- _What you need to do_
The answer should match the entries below word for word, minus their pictures.

Excerpts from a dataset:
· · · · ·
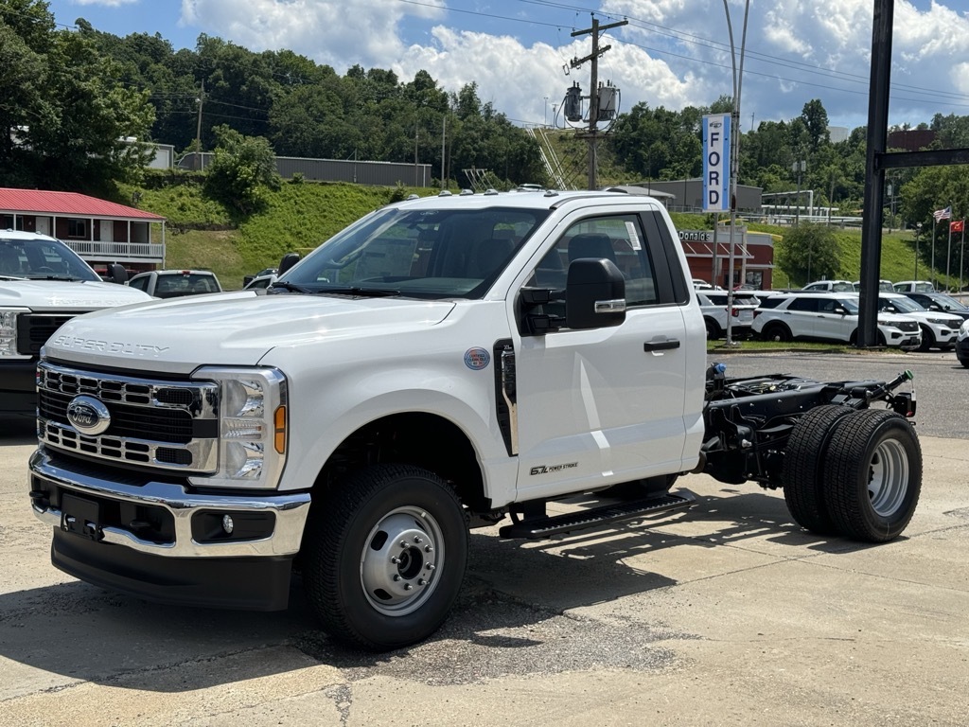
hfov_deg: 39.7
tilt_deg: -2.4
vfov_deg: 30.3
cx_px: 484
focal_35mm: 48
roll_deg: -0.9
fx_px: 1344
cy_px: 364
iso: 64
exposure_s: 1/5848
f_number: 1.78
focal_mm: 6.76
· · · · ·
- _Final answer_
hfov_deg: 39.7
tilt_deg: -2.4
vfov_deg: 30.3
cx_px: 484
focal_35mm: 48
roll_deg: -0.9
fx_px: 1344
cy_px: 364
iso: 64
exposure_s: 1/5848
f_number: 1.78
focal_mm: 6.76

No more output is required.